IAM welcoming in this new year of 2022, a year that I know is a special year for me. Something to do with all the 2’s that for the last couple of years have been very significant for me, guiding me through this crazy life we find ourselves all living in now. After a great quiet Christmas and New Year Tom and I continue to chill, being grateful for everything we have, looking to see what we’d like to do this year and planning what we want to get done at least these next few months.
As usual I asked for a word that I like to have to inspire me as the year goes by. A word that actually came to me last year… Authenticity.
It’s a word I’ve never quite understood. I know what the dictionary says about it… to be genuine, real, pure & true. But when the word popped into my head last year, I really felt it, knew exactly what it meant for me and how it would inspire me to live fully authentic!
It is clear as of this year, my rehearsals are over, the integration of Body, Mind, Spirit & Aspects nearly complete (if it ever truly is?) and a time for me to fully radiate the embodiment of my Sovereign Oneness. The Human having surrendered all to the Divine and is now being led through these end times as everyone clearly chooses their path.
IAM full of confidence, expression and compassion for all who I meet as I walk on the path of NewEarth who is showing herself more and more in the physical realm and I can finally let go of and pull back from people and things that no longer serve me. IAM deeply content and grateful for all that IAM and have, including my own company and solitude at times and the abundance that continues to come in.

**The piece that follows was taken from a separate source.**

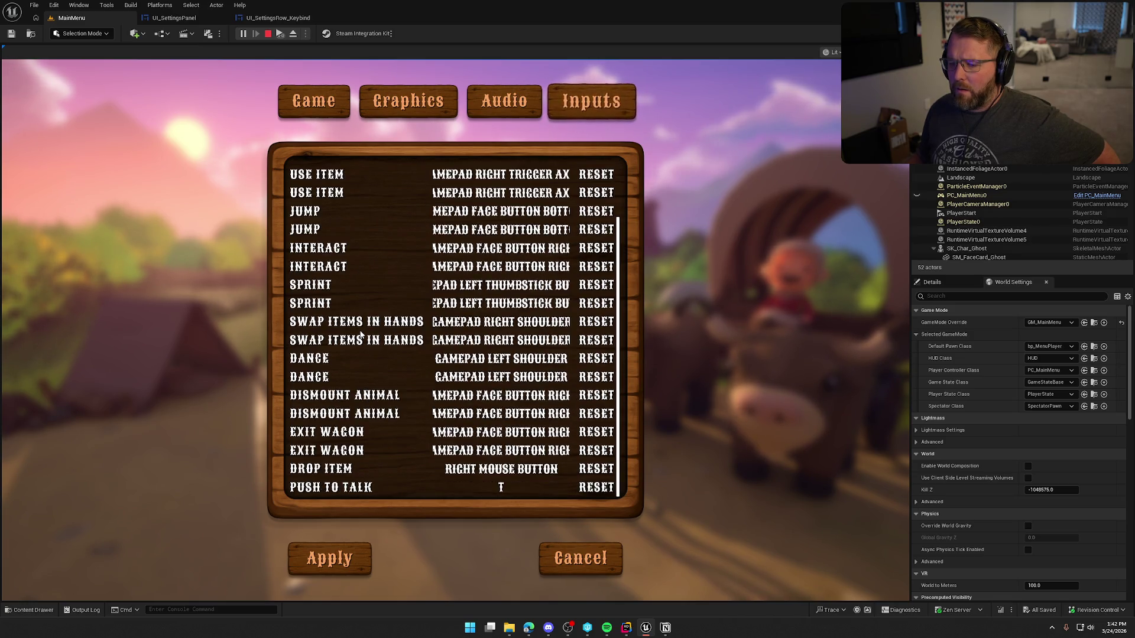
pyautogui.scroll(3, 362, 343)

I wrote the above during the first week of January, I stopped writing because Tom began feeling unwell and I’ve been nursing him at home and for the last few days in hospital. We managed to celebrate my birthday on 22nd January, we were laughing and happy right up until he passed away in the early hours of 23rd!
I can’t begin to explain all the shock, horror & emptiness I’ve been feeling since! Tom and I had become one very close unit and celebrating 33 wonderful years together this year. So it’s a bit like my whole body has been ripped open and parts taken away! But that’s me!
For Tom it was a good transition. It was his time and I honour his death as I honoured his life. He did his spiritual ascension in his own way. Releasing himself from his 73 year young body in an instant and travelled with loved ones the other side through the rainbow bridge our spiritual family had created a few years back for other family members… to pass easily from the 3D to 5D life. He soared high, victorious and free! So no more coming back, karma done, now to move into higher dimensions as the loving Master & Creator he truly embodied here on Earth. This only makes me feel so joyful and happy!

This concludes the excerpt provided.